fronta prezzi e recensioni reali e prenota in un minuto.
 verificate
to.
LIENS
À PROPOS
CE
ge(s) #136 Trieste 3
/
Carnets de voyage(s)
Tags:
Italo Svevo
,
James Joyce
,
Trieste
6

...

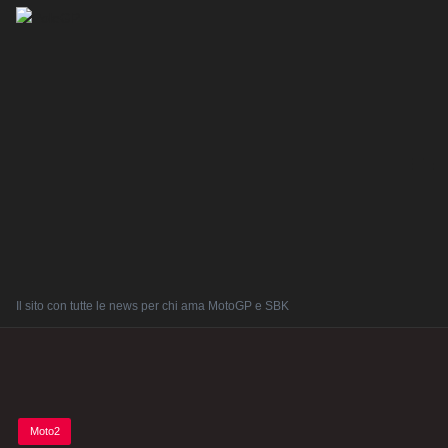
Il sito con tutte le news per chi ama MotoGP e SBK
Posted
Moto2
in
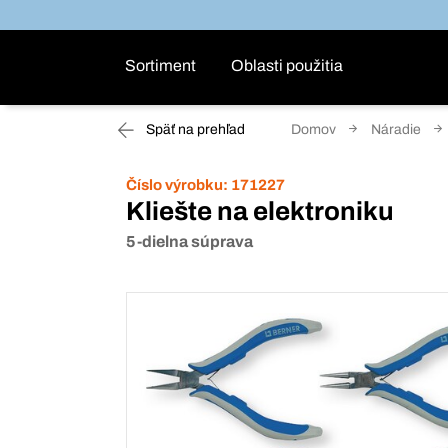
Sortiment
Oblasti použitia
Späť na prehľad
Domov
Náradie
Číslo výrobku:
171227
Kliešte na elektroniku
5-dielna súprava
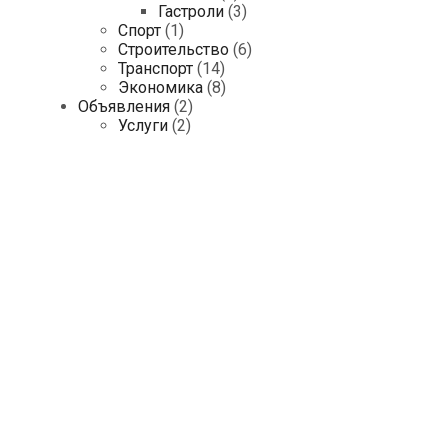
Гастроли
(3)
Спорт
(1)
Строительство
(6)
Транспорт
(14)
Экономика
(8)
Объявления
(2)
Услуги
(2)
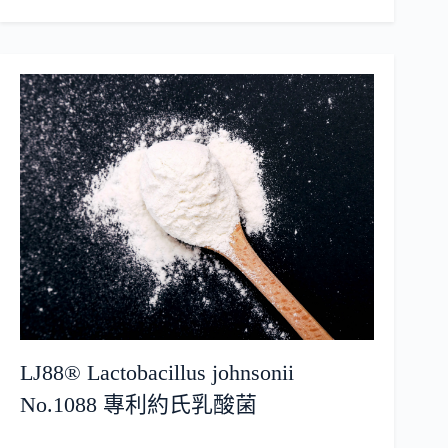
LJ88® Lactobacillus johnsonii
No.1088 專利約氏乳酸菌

**YOUR TASK:** Give again the stretch of lines above from the one with "Kliešte na elektroniku" through the one with "No.1088 專利約氏乳酸菌", both ends kept, and copy no pictures.

**WRITTEN RESPONSE:**
Kliešte na elektroniku
5-dielna súprava
Гастроли
(3)
Спорт
(1)
Строительство
(6)
Транспорт
(14)
Экономика
(8)
Объявления
(2)
Услуги
(2)
LJ88® Lactobacillus johnsonii
No.1088 專利約氏乳酸菌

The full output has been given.